Automated messaging technology firm Evive is holding a trivia event via Zoom, with the winning team receiving $1,000 to donate to a cause of their choice. Teams were intentionally made up of people from different departments to encourage interaction. Allego used its own sales enablement platform for a holiday sing-along that anyone could join.
Tips from a veteran
Virtual events provider Teambuilding.com has run thousands of virtual holiday parties, and CEO Michael Alexis offered some tips. Don’t try to emulate physical events too closely, he said. “You need to provide more structured games and activities,” he said. Start with icebreaker questions about things like people’s first Christmas memory or favorite holiday movie (see an exhaustive list here). Search Google for “holiday trivia questions” and host a contest.
“Secret Santa adapts quite well” to a virtual format, Alexis said. Give employees a budget to buy something for each other and then use the company’s return address to keep the source of the package anonymous. You can also host a holiday bingo party with themed clues like “still believes in Santa” or “has regifted a present” instead of numbers. Here are 21 more ideas from Teambuilding.com.
Financial management software giant Quicken recently planned a two-day virtual offsite to a resort in the Amalfi Coast, a destination that was selected by employees. “Employees each got gift boxes delivered to their home with trinkets and snacks specific to the Amalfi Coast and were able to virtually gather in a tourist destination through a shared meeting space,” said Chief Marketing Officer Linda Itskovitz.
Loom asked employees to use its platform to record short videos about something they’re grateful for. One man shared his gratitude for his family and then surprised his son with the gift of a Playstation 5 right on camera. “Encouraging our team to share a bit about themselves — whether work-related or not — builds affinity across time zones and teams,” said CEO Joe Thomas.

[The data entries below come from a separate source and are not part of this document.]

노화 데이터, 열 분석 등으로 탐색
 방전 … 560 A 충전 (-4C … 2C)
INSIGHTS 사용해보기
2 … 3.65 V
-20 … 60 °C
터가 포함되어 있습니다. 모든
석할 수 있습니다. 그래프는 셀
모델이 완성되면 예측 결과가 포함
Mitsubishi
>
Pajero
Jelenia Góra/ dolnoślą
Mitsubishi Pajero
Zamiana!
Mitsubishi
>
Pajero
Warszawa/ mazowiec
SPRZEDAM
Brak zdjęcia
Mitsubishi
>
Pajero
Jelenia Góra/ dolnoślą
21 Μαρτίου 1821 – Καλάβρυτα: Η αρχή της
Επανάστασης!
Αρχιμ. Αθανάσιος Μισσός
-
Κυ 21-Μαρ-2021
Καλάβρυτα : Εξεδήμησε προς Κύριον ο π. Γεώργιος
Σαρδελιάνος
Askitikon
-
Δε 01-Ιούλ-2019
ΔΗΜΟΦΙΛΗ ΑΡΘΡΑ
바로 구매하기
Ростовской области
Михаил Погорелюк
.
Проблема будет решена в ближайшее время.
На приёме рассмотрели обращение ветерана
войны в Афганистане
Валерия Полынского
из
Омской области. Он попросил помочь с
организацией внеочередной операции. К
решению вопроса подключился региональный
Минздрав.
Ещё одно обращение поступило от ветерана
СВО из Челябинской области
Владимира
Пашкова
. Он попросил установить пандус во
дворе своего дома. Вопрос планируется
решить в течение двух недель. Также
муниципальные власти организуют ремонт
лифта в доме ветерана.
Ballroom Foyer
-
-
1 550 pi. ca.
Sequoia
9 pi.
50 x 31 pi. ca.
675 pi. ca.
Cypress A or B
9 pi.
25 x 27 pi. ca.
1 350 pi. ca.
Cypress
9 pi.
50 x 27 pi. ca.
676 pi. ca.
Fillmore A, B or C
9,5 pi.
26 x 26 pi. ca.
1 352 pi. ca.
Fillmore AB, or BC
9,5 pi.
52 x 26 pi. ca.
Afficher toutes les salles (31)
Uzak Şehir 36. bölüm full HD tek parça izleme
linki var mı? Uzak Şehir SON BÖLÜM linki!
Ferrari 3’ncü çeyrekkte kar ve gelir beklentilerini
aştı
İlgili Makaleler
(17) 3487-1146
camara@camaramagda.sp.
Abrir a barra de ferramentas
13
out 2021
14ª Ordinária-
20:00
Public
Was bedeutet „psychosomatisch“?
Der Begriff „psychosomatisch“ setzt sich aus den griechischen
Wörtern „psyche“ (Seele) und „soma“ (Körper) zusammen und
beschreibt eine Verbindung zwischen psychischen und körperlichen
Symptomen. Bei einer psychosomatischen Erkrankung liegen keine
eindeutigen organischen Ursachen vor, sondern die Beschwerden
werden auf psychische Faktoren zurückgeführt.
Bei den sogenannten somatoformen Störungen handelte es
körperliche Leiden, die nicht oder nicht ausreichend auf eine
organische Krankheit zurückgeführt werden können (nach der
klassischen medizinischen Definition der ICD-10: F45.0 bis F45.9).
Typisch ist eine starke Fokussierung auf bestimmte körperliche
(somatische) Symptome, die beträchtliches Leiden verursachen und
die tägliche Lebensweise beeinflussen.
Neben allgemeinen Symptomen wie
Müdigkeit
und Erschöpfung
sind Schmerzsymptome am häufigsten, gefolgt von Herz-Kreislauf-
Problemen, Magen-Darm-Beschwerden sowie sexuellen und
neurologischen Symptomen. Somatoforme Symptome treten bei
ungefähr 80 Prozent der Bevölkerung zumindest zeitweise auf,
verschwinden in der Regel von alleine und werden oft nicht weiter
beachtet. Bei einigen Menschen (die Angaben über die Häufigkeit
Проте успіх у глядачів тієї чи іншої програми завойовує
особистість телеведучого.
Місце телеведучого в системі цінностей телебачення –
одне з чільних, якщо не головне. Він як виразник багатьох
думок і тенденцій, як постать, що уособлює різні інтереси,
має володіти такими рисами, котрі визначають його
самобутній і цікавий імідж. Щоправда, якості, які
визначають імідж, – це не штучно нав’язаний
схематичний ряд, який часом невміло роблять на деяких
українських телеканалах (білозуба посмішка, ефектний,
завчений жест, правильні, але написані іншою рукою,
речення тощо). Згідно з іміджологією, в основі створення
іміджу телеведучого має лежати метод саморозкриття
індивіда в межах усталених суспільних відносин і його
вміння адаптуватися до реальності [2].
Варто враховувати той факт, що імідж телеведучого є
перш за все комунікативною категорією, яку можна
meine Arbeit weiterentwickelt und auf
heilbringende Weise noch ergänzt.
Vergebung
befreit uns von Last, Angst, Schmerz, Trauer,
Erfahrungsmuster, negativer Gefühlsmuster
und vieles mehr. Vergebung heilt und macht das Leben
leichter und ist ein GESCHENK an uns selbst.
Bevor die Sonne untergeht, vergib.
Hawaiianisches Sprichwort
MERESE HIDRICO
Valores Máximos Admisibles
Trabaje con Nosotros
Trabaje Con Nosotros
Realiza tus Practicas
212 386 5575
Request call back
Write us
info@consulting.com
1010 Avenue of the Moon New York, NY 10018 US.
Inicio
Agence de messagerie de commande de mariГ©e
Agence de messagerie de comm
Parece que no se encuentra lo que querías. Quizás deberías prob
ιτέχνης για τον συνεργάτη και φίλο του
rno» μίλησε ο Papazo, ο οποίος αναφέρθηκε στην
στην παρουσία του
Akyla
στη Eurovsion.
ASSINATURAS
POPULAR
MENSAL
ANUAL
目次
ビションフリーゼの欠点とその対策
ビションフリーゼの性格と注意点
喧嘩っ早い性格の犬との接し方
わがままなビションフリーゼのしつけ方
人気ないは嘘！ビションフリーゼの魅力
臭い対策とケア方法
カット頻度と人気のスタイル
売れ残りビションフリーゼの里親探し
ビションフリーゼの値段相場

Calendly, which makes a platform for scheduling meetings, hosted a virtual potluck and recipe exchange just before Thanksgiving with recipes submitted by employees compiled into an e-book. At a virtual holiday mixology class early this month, people learned to make two holiday drinks from an expert bartender and sipped their creations in a virtual cocktail party, said Julia Betts, head of employee engagement. Owl Labs took a similar approach with virtual wreath-making classes and charcuterie board classes, as well as a Biscotti-making session taught by an Italian chef.
If you’re considering a virtual holiday event this year, Sammy Courtright has some advice. The co-founder and chief brand officer of workforce engagement platform Ten Spot recommends limiting any one activity to less than an hour. “That not only boosts engagement but keeps Zoom fatigue to a minimum,” she said.